Leebron to step down in 2022, reflects on past years
President David Leebron announced that he will be stepping down from his role after this coming academic year on June 30, 2022 in an email to the Rice community Tuesday morning. Next year will mark Leebron’s 18th year as president after taking on the position in 2004.
A presidential search committee is being formed and more information will be provided soon, according to an email sent to the Rice community by Rob Ladd, chair of the Rice board of trustees.
Leebron said he will not be involved in the search process, as it is not common for presidents to be involved directly in the search for their successor.
“I will be available should the search committee or the board desire my perspective or advice on any general matter concerning the university, but that would not include particular candidates,” Leebron said.
Leebron served as dean of Columbia Law School prior to his Rice presidency. As Rice’s seventh president, Leebron oversaw a student body expansion from 4,855 students in 2004 to around 7,500 in fall 2020 and introduced the Rice Investment.
Leebron said he will miss several things as president, such as walking across the campus and randomly encountering people, from prospective students with their parents to retired professors to staff working in a wide range of jobs.
“Sometimes I know people well, and sometimes I just say hello to someone and that starts a conversation if they recognize me,” Leebron said. “Of course, you don’t have to be the university president to engage people on the campus, but it does result in more people coming up to me to talk, and gives me an excuse to talk with almost anyone.”
A few examples of these interactions occurred the day of his announcement to step down, according to Leebron.
“Two students in a [Rice Emergency Medical Services] vehicle saw me walking along the road and pulled over to talk with me. They were both juniors and said how happy they were that they would still get handed their diploma by me. And as I was walking home, I saw a student from a few years ago who was working on a paper...sitting outside Brochstein, so we talked briefly about that. These chance encounters have for me been some of the most memorable moments,” Leebron said.

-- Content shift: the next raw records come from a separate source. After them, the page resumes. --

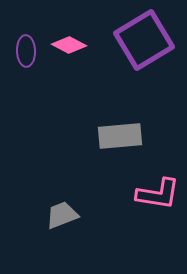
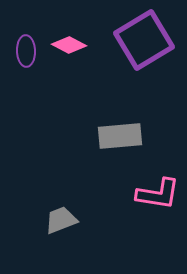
gray trapezoid: moved 1 px left, 5 px down
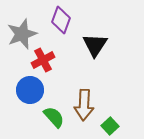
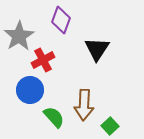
gray star: moved 3 px left, 2 px down; rotated 12 degrees counterclockwise
black triangle: moved 2 px right, 4 px down
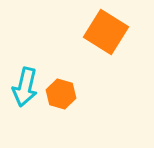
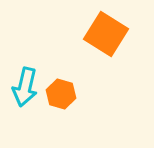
orange square: moved 2 px down
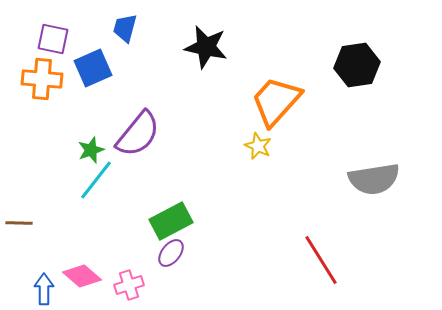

Leebron said some of the most rewarding experiences for him as president have included the 2012 centennial celebration, engaging with Houston leaders, construction of new buildings and Orientation Week.
“Every O-week has been a wonderful experience, especially since we started the barbecue for new students and O-week advisors at our home (except when it rains),” Leebron said. “We enjoyed some interesting ‘jacks’ at our home, and also being kidnapped as ‘prizes’ for various scavenger hunts.”
According to Leebron, one of the constant challenges as president is deciding when and how to respond to tragic and disturbing external events, knowing the impact they can have on members of the community. Leebron said there have been far too many in recent years, including the murder of George Floyd and the recent killing of eight civilians in Atlanta, including six Asian American women.
“My job generally requires that I not be political, but I of course have views about many things that our country and our world are struggling with,” Leebron said. “One issue I have been able to be more forceful about is immigration, including in particular supporting [Deferred Action for Childhood Arrivals] and similarly situated people, because these issues so directly affect the university.”
Leebron said he thinks it is essential to welcome international students to universities, and for universities to be places of interaction for people from different countries even when those countries may be having tense political relationships.
Leebron said he has enjoyed his role as the international representative of the university, visiting universities in many countries.
“I have also immensely enjoyed visits with alumni, both individually and in large gatherings, all across the country but also around the world in places like Beijing, London and Istanbul. I love speaking with our alumni, and especially hearing their questions and listening to their recollections,” Leebron said.
Leebron said some of the other challenges also include incredibly important issues concerning race, diversity, tolerance, equity and inclusion.
“We have worked for many years to make our university more diverse and inclusive, but there is much more we must do,” Leebron said. “These are very difficult issues, but we need to talk about them, and reflect on how our history, whether of Rice or in our country, affects our present environment and the steps we still need to take to make progress.”
In his email, Leebron described the next phase of planning for Rice, including opening the Ion innovation hub, construction of new facilities and improving diversity and inclusion.
“That is a lot for one year, but all necessary as we work to position the university to continue providing the best educational opportunities and producing the most impactful research,” Leebron wrote.
Ladd expressed his appreciation for Leebron’s accomplishments in his email.
“This past year was indeed a reflection of David’s leadership as the university navigated the pandemic with compassion, creativity and careful judgment,” Ladd wrote. “We supported our employees and avoided furloughs thanks to that leadership.”
Leebron said Rice, more than most or perhaps all top-tier research universities, really provides the opportunity to get to know students, faculty and staff.
“When I came to Houston 17 years ago, many people doubted I would stay five years. [Ping and I] are still here because of the special nature of Rice, and the incredible opportunities that Houston offers,” Leebron said. “For 17 years this has often been almost a 24/7 job, but I could not overstate how rewarding it has been. It has been a privilege to work with the amazing people who form this extraordinary community.”